The Mudcat Café TM
Thread #147152   Message #3409824
Posted By: Spleen Cringe
25-Sep-12 - 06:39 AM
Thread Name: A Little Free Advise for Independent CD
Subject: RE: A Little Free Advise for Independent CD
Some of the releases on my label have been recorded in studios, some have been recorded at home, some have been recorded in random interesting acoustic spaces. The key, regardless of the environment, seems to be the use of quality mikes, good mike placement, someone involved in the process who has magic ears and who knows how to use the equipment (whether it is a band member with these skills or a sound engineer). Great care at the mixing and mastering stages also help.

I'm not convinced most people would be able to identify the circumstances of the recording of the albums I've put out on my label with a massive degree of accuracy. But I do think without the intervention of someone with decent ears and recording/mixing skills things won't be as good as they could be.
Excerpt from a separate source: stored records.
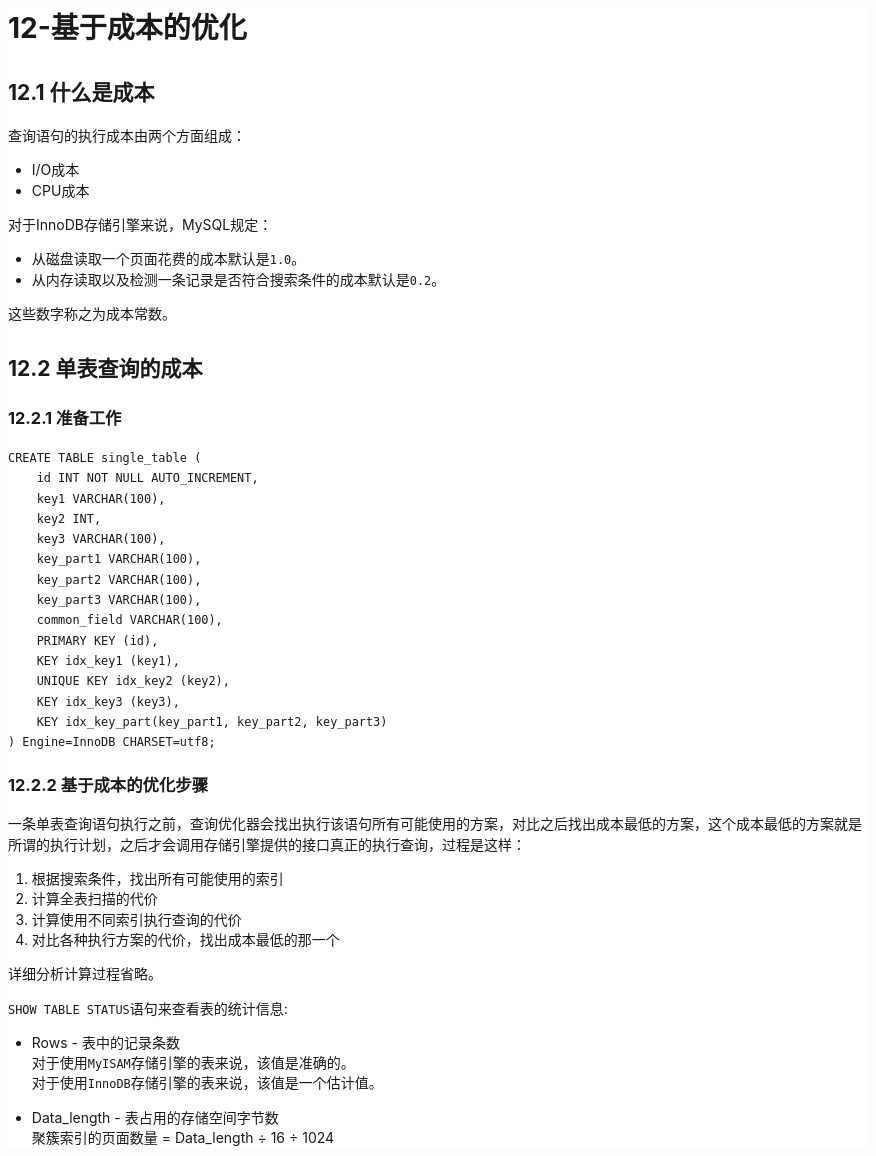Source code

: # 12-基于成本的优化

## 12.1 什么是成本

查询语句的执行成本由两个方面组成：
- I/O成本
- CPU成本

对于InnoDB存储引擎来说，MySQL规定：
- 从磁盘读取一个页面花费的成本默认是`1.0`。
- 从内存读取以及检测一条记录是否符合搜索条件的成本默认是`0.2`。

这些数字称之为成本常数。

## 12.2 单表查询的成本

### 12.2.1 准备工作

    CREATE TABLE single_table (
        id INT NOT NULL AUTO_INCREMENT,
        key1 VARCHAR(100),
        key2 INT,
        key3 VARCHAR(100),
        key_part1 VARCHAR(100),
        key_part2 VARCHAR(100),
        key_part3 VARCHAR(100),
        common_field VARCHAR(100),
        PRIMARY KEY (id),
        KEY idx_key1 (key1),
        UNIQUE KEY idx_key2 (key2),
        KEY idx_key3 (key3),
        KEY idx_key_part(key_part1, key_part2, key_part3)
    ) Engine=InnoDB CHARSET=utf8;

### 12.2.2 基于成本的优化步骤

一条单表查询语句执行之前，查询优化器会找出执行该语句所有可能使用的方案，对比之后找出成本最低的方案，这个成本最低的方案就是所谓的执行计划，之后才会调用存储引擎提供的接口真正的执行查询，过程是这样：
1. 根据搜索条件，找出所有可能使用的索引
2. 计算全表扫描的代价
3. 计算使用不同索引执行查询的代价
4. 对比各种执行方案的代价，找出成本最低的那一个

详细分析计算过程省略。

`SHOW TABLE STATUS`语句来查看表的统计信息:
- Rows - 表中的记录条数  
  对于使用`MyISAM`存储引擎的表来说，该值是准确的。  
  对于使用`InnoDB`存储引擎的表来说，该值是一个估计值。

- Data_length - 表占用的存储空间字节数  
  聚簇索引的页面数量 = Data_length ÷ 16 ÷ 1024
I also know there are plenty of albums out there that have been professionally recorded and produced that I can't listen to more than a few minutes of without reaching for the off switch. I'm talking about the sound not the content - they probably tick all Mick's boxes, but they sound horrible and overproduced and soulless. Give me a lo-fi recording like the C Joynes & Stephanie Hladowski album Matt cites any day. Or the early Bert Jansch albums that Bill Leader recorded in his home - Bill's ears played a far more important role than all the state of the art studio wizardry in the world. Or Bright Phoebus - again cited above - which was recorded in a temporary studio space set up in the bowels of Cecil Sharp House. The list goes on.

I also think that we live in the beginning of the post-music-industry era, where:

1) access to decent mikes and recording equipment and the opportunity to learn how to use them effectively is not beyond the reach of ordinary people;

2) there is an all out assault on the old models of how the biz works at least in part fuelled by the explosion of piracy and the massive shift in assumptions about how music is consumed and what it is worth;

3) many talented people are making excellent music that is not all about pandering to commercial considerations, record industry priorities or the primacy of hitmaking (or whatever the equivalent is in minority genres) - combining music making with the day job is increasingly the norm. Amateur does not necessarily mean inferior anymore.

The world of the big business model of creating music and the expectation that those working in minority genres emulate that model is increasingly looking like the dinosaur in the room. I don't entirely know what the answer is, but I think self-releases, cottage industry labels, fan-funded releases, low-level, widespread co-operation and the end of showbiz assumptions has to be part of it.

In my humble opinion as the honcho of a part-time, spare-room record, cottage industry record label (with a slew of critically acclaimed releases) of course.